Scientists say gulf health nearly at pre-spill level

Monday, April 18, 2011 BAY JIMMY (AP) ? Scientists judge the overall health of the Gulf of Mexico as nearly back to normal one year after the BP oil spill, but with glaring blemishes that restrain their optimism about nature's resiliency, an Associated Press survey of researchers shows.

More than three dozen scientists grade the Gulf's big picture health a 68 on average, using a 1-to-100 scale. What's remarkable is that that's just a few points below the 71 the same researchers gave last summer when asked what grade they would give the ecosystem before the spill. And it's an improvement from the 65 given back in October.

At the same time, scientists are worried. They cite significant declines in key health indicators such as the sea floor, dolphins and oysters. In interviews, dozens of Gulf experts emphasized their concerns, pointing to the mysterious deaths of hundreds of young dolphins and turtles, strangely stained crabs and dead patches on the sea floor.

The survey results mirror impressions Jane Lubchenco, the head of the National Oceanic and Atmospheric Administration, gave on the health of the Gulf in an interview with the AP Thursday.

The Gulf is "much better than people feared, but the jury is out about what the end result will be," she said. "It's premature to conclude that things are good ... There are surprises coming up ? we're finding dead baby dolphins."

Just as it was before the April 20 accident when the Deepwater Horizon oil rig exploded, ultimately spewing 172 million gallons of oil, the Gulf continues to be a place of contradictions: The surface looks as if nothing ever happened while potentially big problems are hidden deep below the surface, in hard-to-get-to marshes and in the slow-moving food web. Some may not even be known for years.

"When considering the entire Gulf of Mexico, I think the natural restoration of the Gulf is back to close to where it was before the spill," said Wes Tunnell at Texas A&M University, who wrote a scientific advisory report for the federal arbitrator who is awarding money to residents and businesses because of the oil spill. Tunnell's grades are typical. He says the Gulf's overall health before the spill was a 70; he gives it a 69 now.

If that pre-spill grade isn't impressive, it's because the Gulf has long been an environmental victim? oil from drilling and natural seepage, overfishing, hurricanes and a huge oxygen-depleted dead zone caused by absorbing 40 percent of America's farm and urban runoff from the Mississippi River.

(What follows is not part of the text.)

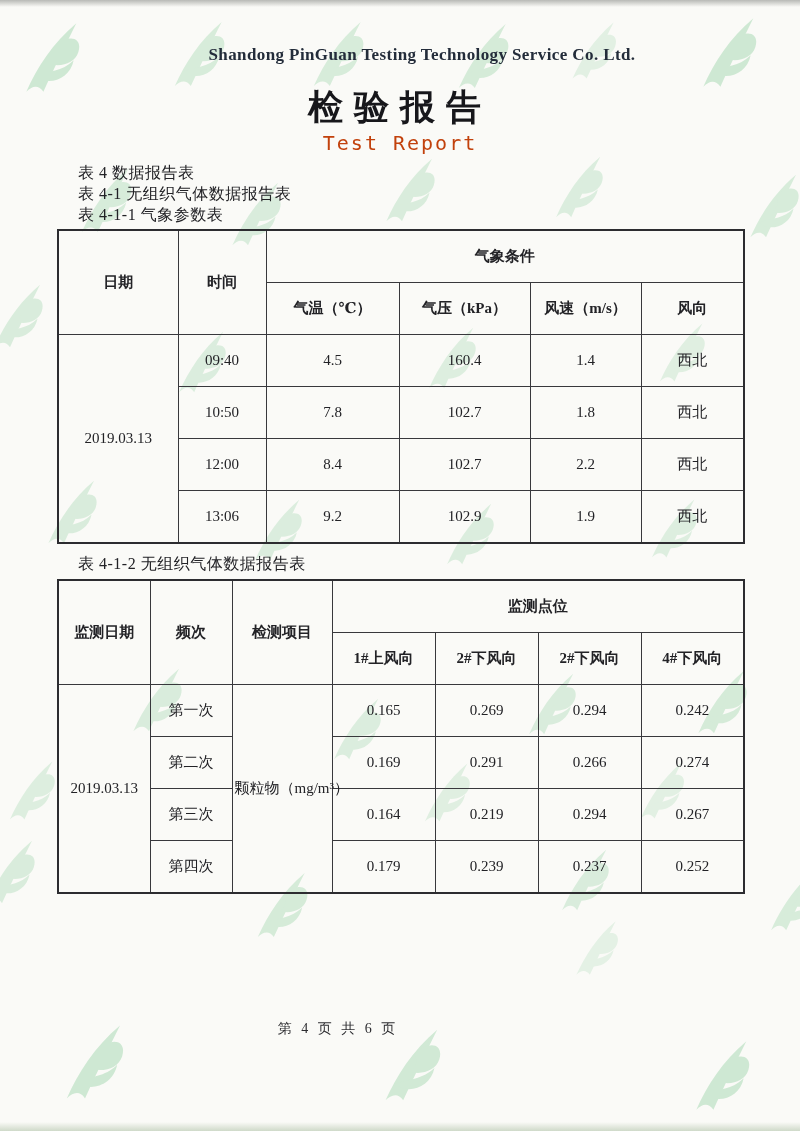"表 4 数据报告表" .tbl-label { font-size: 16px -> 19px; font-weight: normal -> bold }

Today, a dozen scientists give the Gulf as good a grade as they did before the spill. One of those is LSU professor Ed Overton, a veteran of oil spills. He described a recent trip to Gulf Shores, Ala.: "I walked a half-mile down the beach and there wasn't a tar ball in sight. It was as pretty as I've ever seen it."
In the survey, some categories, such as red snapper and king mackerel, even average out to higher grades than before the spill, mostly because months of partial fishing bans have helped populations thrive.
While that sounds good, the average grades for the sea floor plunged from 68 pre-spill to a failing grade of 57 now. Dolphins initially seemed to be OK, but as more carcasses than usual kept washing up ? almost 300 since the spill ? the grade fell to 66, compared to a pre-spill 75. Oysters, always under siege, dropped 10 points, crabs dropped 6 points. And the overall food web slid from 70 before the spill to 64 now.